Copy every item below line for line, without changing a single character.

───── EXCERPTED RECORDS ─────

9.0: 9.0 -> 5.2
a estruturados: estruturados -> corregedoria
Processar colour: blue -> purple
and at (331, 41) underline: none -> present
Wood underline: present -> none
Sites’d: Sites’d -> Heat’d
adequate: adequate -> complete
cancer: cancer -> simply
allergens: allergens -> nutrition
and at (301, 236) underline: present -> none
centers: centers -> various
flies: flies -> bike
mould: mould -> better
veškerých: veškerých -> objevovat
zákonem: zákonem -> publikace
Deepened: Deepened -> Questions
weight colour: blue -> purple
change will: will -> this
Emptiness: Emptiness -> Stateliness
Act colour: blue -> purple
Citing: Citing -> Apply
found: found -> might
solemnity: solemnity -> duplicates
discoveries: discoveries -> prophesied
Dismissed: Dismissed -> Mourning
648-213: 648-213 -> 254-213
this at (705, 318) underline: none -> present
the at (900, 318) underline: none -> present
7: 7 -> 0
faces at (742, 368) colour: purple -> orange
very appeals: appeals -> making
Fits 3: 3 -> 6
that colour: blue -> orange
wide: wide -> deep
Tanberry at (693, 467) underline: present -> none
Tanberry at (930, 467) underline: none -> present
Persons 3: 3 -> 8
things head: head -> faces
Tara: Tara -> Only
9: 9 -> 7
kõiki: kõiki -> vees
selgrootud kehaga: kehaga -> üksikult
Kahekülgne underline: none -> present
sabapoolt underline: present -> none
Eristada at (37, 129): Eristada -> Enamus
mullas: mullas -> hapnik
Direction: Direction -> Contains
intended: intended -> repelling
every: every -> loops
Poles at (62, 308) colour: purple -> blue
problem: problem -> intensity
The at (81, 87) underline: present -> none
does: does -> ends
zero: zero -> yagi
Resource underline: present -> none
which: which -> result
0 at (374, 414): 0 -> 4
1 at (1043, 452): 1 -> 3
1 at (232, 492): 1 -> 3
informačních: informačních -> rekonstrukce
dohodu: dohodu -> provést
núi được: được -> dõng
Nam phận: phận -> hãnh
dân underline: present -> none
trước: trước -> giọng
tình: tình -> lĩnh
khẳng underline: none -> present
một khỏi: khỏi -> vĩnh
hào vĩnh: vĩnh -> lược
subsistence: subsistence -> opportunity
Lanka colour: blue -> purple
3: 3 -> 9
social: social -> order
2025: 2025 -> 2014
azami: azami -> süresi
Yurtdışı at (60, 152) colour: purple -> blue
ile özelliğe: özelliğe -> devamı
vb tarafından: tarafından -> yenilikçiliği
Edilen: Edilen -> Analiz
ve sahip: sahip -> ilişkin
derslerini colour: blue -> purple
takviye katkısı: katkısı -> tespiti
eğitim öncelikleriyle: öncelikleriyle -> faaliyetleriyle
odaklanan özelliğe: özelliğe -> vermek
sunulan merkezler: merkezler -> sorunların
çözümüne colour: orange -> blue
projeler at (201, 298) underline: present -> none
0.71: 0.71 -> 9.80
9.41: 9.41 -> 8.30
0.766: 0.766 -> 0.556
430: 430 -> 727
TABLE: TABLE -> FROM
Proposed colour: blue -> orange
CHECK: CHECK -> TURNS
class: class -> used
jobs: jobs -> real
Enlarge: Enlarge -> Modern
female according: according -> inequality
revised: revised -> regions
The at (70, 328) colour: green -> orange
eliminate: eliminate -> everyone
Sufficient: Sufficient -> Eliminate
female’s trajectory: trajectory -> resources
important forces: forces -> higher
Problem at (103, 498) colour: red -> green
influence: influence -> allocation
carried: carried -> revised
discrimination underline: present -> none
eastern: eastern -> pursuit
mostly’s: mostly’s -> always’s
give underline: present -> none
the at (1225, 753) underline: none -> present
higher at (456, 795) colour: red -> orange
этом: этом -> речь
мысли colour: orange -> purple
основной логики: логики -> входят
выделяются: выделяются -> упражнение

─────

» **REPLY**:
9.0: 9.0 -> 5.2
a estruturados: estruturados -> corregedoria
Processar colour: blue -> purple
and at (331, 41) underline: none -> present
Wood underline: present -> none
Sites’d: Sites’d -> Heat’d
adequate: adequate -> complete
cancer: cancer -> simply
allergens: allergens -> nutrition
and at (301, 236) underline: present -> none
centers: centers -> various
flies: flies -> bike
mould: mould -> better
veškerých: veškerých -> objevovat
zákonem: zákonem -> publikace
Deepened: Deepened -> Questions
weight colour: blue -> purple
change will: will -> this
Emptiness: Emptiness -> Stateliness
Act colour: blue -> purple
Citing: Citing -> Apply
found: found -> might
solemnity: solemnity -> duplicates
discoveries: discoveries -> prophesied
Dismissed: Dismissed -> Mourning
648-213: 648-213 -> 254-213
this at (705, 318) underline: none -> present
the at (900, 318) underline: none -> present
7: 7 -> 0
faces at (742, 368) colour: purple -> orange
very appeals: appeals -> making
Fits 3: 3 -> 6
that colour: blue -> orange
wide: wide -> deep
Tanberry at (693, 467) underline: present -> none
Tanberry at (930, 467) underline: none -> present
Persons 3: 3 -> 8
things head: head -> faces
Tara: Tara -> Only
9: 9 -> 7
kõiki: kõiki -> vees
selgrootud kehaga: kehaga -> üksikult
Kahekülgne underline: none -> present
sabapoolt underline: present -> none
Eristada at (37, 129): Eristada -> Enamus
mullas: mullas -> hapnik
Direction: Direction -> Contains
intended: intended -> repelling
every: every -> loops
Poles at (62, 308) colour: purple -> blue
problem: problem -> intensity
The at (81, 87) underline: present -> none
does: does -> ends
zero: zero -> yagi
Resource underline: present -> none
which: which -> result
0 at (374, 414): 0 -> 4
1 at (1043, 452): 1 -> 3
1 at (232, 492): 1 -> 3
informačních: informačních -> rekonstrukce
dohodu: dohodu -> provést
núi được: được -> dõng
Nam phận: phận -> hãnh
dân underline: present -> none
trước: trước -> giọng
tình: tình -> lĩnh
khẳng underline: none -> present
một khỏi: khỏi -> vĩnh
hào vĩnh: vĩnh -> lược
subsistence: subsistence -> opportunity
Lanka colour: blue -> purple
3: 3 -> 9
social: social -> order
2025: 2025 -> 2014
azami: azami -> süresi
Yurtdışı at (60, 152) colour: purple -> blue
ile özelliğe: özelliğe -> devamı
vb tarafından: tarafından -> yenilikçiliği
Edilen: Edilen -> Analiz
ve sahip: sahip -> ilişkin
derslerini colour: blue -> purple
takviye katkısı: katkısı -> tespiti
eğitim öncelikleriyle: öncelikleriyle -> faaliyetleriyle
odaklanan özelliğe: özelliğe -> vermek
sunulan merkezler: merkezler -> sorunların
çözümüne colour: orange -> blue
projeler at (201, 298) underline: present -> none
0.71: 0.71 -> 9.80
9.41: 9.41 -> 8.30
0.766: 0.766 -> 0.556
430: 430 -> 727
TABLE: TABLE -> FROM
Proposed colour: blue -> orange
CHECK: CHECK -> TURNS
class: class -> used
jobs: jobs -> real
Enlarge: Enlarge -> Modern
female according: according -> inequality
revised: revised -> regions
The at (70, 328) colour: green -> orange
eliminate: eliminate -> everyone
Sufficient: Sufficient -> Eliminate
female’s trajectory: trajectory -> resources
important forces: forces -> higher
Problem at (103, 498) colour: red -> green
influence: influence -> allocation
carried: carried -> revised
discrimination underline: present -> none
eastern: eastern -> pursuit
mostly’s: mostly’s -> always’s
give underline: present -> none
the at (1225, 753) underline: none -> present
higher at (456, 795) colour: red -> orange
этом: этом -> речь
мысли colour: orange -> purple
основной логики: логики -> входят
выделяются: выделяются -> упражнение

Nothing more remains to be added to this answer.